Nepal's nabbed ex-crown prince denies role in gun brawl

The 39-year-old, who has been sent to custody for interrogation till Friday, told the police teams quizzing him that he was not carrying a firearm with him to the Tiger Tops wildlife resort Saturday night and did not whip it out to threaten fellow guest Rubel Chowdhury or later fire shots in the air.

Chowdhury, a Bangladeshi national married to the daughter of Nepal's Deputy Prime Minister Sujata Koirala, had said Paras, who had started to drink, tried to coerce him into going to the jungle to watch tigers at midnight.

When he refused, the former prince reportedly whipped out a gun and pointed it at his head, threatening to kill him, his wife and their three-and-half-year-old son.
Paras' anger apparently stemmed from the role played by the Koirala family in the demolition of monarchy in Nepal in 2008 that ended his hope of ascending the throne.
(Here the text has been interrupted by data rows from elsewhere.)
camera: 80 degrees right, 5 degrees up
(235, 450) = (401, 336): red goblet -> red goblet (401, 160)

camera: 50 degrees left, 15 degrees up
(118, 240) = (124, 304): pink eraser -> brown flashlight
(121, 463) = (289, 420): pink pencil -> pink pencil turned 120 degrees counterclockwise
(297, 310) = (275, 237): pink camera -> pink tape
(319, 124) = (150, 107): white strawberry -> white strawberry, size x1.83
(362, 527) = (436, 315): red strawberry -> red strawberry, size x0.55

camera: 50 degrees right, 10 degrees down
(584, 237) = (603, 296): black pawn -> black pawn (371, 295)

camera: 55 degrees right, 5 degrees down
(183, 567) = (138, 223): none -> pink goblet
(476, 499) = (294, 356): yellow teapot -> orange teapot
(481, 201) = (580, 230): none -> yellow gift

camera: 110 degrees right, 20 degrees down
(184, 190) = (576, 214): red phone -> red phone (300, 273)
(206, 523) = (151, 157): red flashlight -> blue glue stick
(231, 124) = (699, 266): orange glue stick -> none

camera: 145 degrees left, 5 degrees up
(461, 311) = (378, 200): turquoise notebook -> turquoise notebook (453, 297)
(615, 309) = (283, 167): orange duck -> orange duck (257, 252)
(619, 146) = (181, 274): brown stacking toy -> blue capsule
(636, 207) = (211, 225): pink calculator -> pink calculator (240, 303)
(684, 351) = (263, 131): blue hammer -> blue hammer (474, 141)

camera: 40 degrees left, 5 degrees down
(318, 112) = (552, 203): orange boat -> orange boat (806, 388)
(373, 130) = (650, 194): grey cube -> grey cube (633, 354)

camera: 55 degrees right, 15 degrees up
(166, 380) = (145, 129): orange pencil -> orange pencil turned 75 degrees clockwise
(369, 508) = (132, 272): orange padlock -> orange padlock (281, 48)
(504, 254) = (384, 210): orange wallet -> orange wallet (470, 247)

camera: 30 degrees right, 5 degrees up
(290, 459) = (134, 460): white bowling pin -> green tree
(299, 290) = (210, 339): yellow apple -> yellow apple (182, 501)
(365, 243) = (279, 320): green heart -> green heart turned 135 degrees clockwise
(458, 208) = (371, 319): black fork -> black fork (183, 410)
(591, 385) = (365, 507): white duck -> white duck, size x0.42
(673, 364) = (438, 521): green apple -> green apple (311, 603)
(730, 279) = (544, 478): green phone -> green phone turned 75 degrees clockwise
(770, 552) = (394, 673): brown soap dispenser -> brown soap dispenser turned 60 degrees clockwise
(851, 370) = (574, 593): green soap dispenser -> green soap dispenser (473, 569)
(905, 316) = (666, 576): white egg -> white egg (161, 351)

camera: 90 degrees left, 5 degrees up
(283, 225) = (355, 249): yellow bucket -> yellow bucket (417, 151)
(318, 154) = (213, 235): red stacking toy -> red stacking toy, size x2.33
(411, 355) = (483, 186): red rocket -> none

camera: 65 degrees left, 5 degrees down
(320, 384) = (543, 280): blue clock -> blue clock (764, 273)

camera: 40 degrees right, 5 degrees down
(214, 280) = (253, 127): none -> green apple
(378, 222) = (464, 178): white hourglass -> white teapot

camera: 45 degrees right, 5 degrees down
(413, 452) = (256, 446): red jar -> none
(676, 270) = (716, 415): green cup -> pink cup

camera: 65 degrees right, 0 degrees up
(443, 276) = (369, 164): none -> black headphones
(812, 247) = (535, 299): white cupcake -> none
The abolition also stripped the former royals of all their privileges, including legal immunity, and turned them out of the ancestral palace, which became a museum.
Paras had issued a statement soon after the fracas, admitting he had fired in the air but blamed it on provocation by Chowdhury and his companion.

He claimed the pair had insulted him, his family and his country. However, in a dramatic turn of events Wednesday, a Nepali weekly claimed he had denied firing or issuing a statement.

The Ghatana Ra Bichar weekly, regarded as sympathetic towards a constitutional monarchy, said the former crown prince had spoken to them on the phone, dissociating himself from the shooting and the subsequent statement.

"It was hard to bear (Chowdhury and his friends insulting Nepal and Nepalis) but I controlled myself and warned the foreigners not to say whatever they wanted. I had no idea who those people were," Paras reportedly said.    

"Though the state is biased against me, I believe that the gods will protect me in this land of Lord Pashupatinath," he added. "I also think that Nepalis, who support fair play, will stand behind me in this sad hour."

Meanwhile, royalists continued protests nationwide seeking the release of the former heir to Nepal's throne.  Hundreds of demonstrators, led by Nepal's sole royalist party in parliament, Rastriya Prajatantra Party-Nepal, and pro-Hindu groups like Shiv Sena Nepal, began marching in Kathmandu and district capitals like Birgunj, Bharatpur, Nepalgunj and Hetauda, calling the arrest politically motivated and seeking action against Rubel Chowdhury - the Bangladeshi national with whom Paras had picked a fight Saturday night.

Shutdowns were called in Chitwan, a major tourist destination, and Parsa, the hub of trade and commerce in Nepal, with protesters blocking highways by burning tyres and torching effigies of Koirala, Chowdhury's mother-in-law.

Nearly 70 people had been arrested and police resorted to a baton charge outside Kathmandu. But defying the crackdown, dozens of people began gathering in Basantapur, the heart of the capital and site of the old palace of the Shah kings, condemning Paras' arrest.

Hundreds of vehicles and people, including a large number of tourists, were reported to have been stranded in the two districts due to the protests.